Another argument for OTC naloxone is that this will reduce stigma — if you can buy it without interacting with a pharmacist, the argument goes, then it’s no different than buying, say, Plan B. However, the stigma and dehumanization of people who use drugs is far too entrenched to be swayed by common sense. Myths persist about “Narcan parties” where the presence of naloxone leads to excessive opioid consumption. Many people also falsely believe that naloxone allows people to maintain their addiction longer.

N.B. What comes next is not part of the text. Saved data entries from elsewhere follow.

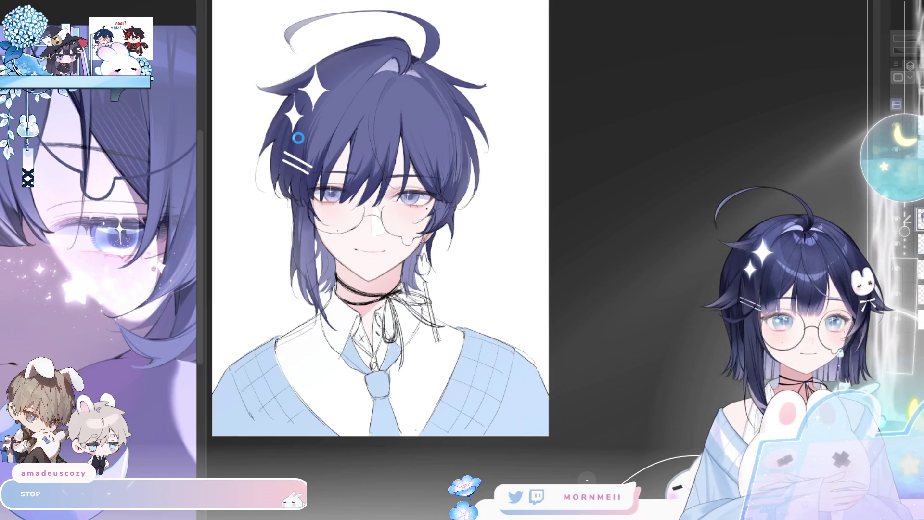
{"action": "left_click", "coordinate": [339, 110]}
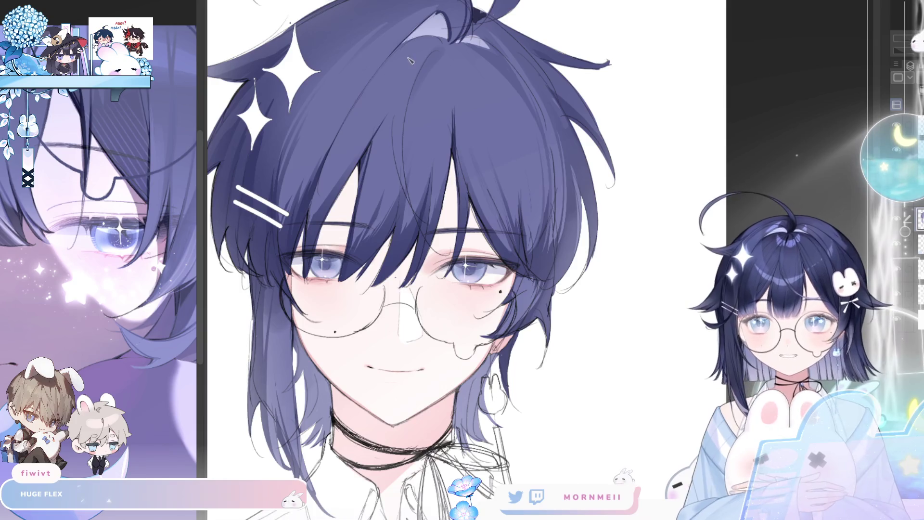
{"action": "left_click_drag", "start_coordinate": [359, 104], "coordinate": [325, 154]}
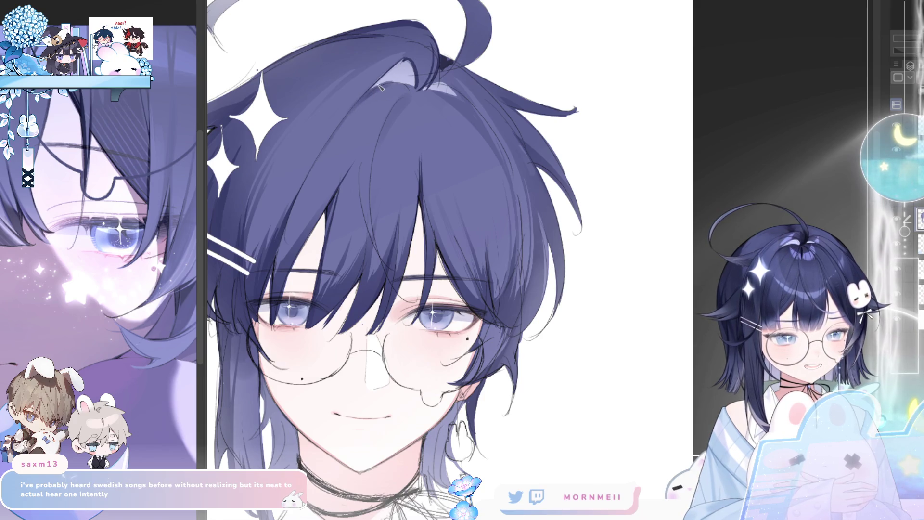
{"action": "scroll", "coordinate": [413, 86], "scroll_direction": "down", "scroll_amount": 2}
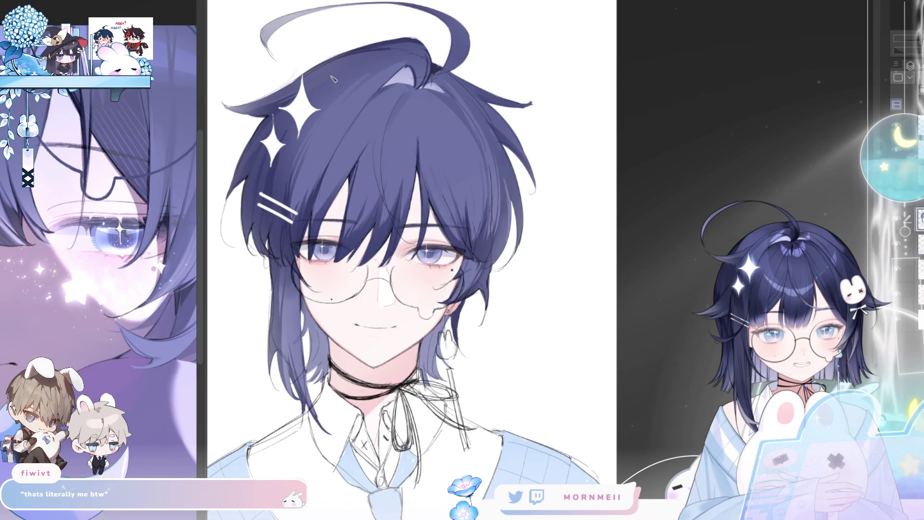
{"action": "key", "text": "ctrl+minus"}
{"action": "key", "text": "h"}
{"action": "key", "text": "h"}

Additionally, just because OTC naloxone can be sold in more places does not mean it will be sold in more places. This claim about access belies the experience of accessing other lifesaving medications. Many pharmacies already don’t stock buprenorphine (a medication for opioid use disorder) or naloxone because they don’t want “those people” at their place of business. Is a gas station or Target really going to stock OTC naloxone? If they do, won’t it be in a locked container? Will it need prior authorization for insurance coverage, or will it be out of pocket?
Some might argue pharma has a vested interest in reducing stigma because that will sell more naloxone — but that’s another theory not grounded in reality. States remain major purchasers of naloxone because it is an evidence-based way to reduce mortality and widely agreed upon method by which to spend opioid settlement funds. To increase sales to individual buyers, pharma can create a massive market through fear, not stigma reduction.
Now that naloxone will be available OTC, we need more substantial efforts to reduce cost and increase access to this lifesaving medication. While there is still much to be done related to insulin pricing, pressure to reduce costs for another chronic disease offers a useful roadmap for activists.
The first step would be to explore activating Bayh-Dole Act of 1980 “march-in” rights, which would allow the federal government to take over naloxone manufacturing. The significant federal support in the development of Narcan and other overdose reversal products justifies this approach, can address the health and safety needs of people who use drugs, and rectify the mismatch between taxpayer investment and pharma profiteering. In parallel, states should continue to explore manufacturing generic nasal naloxone. Insulin provides a template for this as well, with California and Michigan both interested in manufacturing insulin to better control costs. It is encouraging that California already appears to be exploring manufacturing generic naloxone, but it’s not clear how OTC naloxone could affect that plan or if it will expand to other medications for opioid use disorder. State opioid settlement money could be used to cover the costs of state manufacturing and create legitimate pricing pressure as well as increase access.
Unlike insulin, there has been little concerted outrage and effort to bring down the price of naloxone. Unless stakeholders prioritize cost control, Narcan and other overdose reversal products will continue to eat large parts of the state opioid crisis response budget, eroding funds available for other public health measures and doing little to help those who need it the most.
Jonathan JK Stoltman is director of the Opioid Policy Institute and co-director of Reporting on Addiction. Mishka Terplan is medical director/senior research scientist at Friends Research Institute and senior physician research scientist at the Opioid Policy Institute.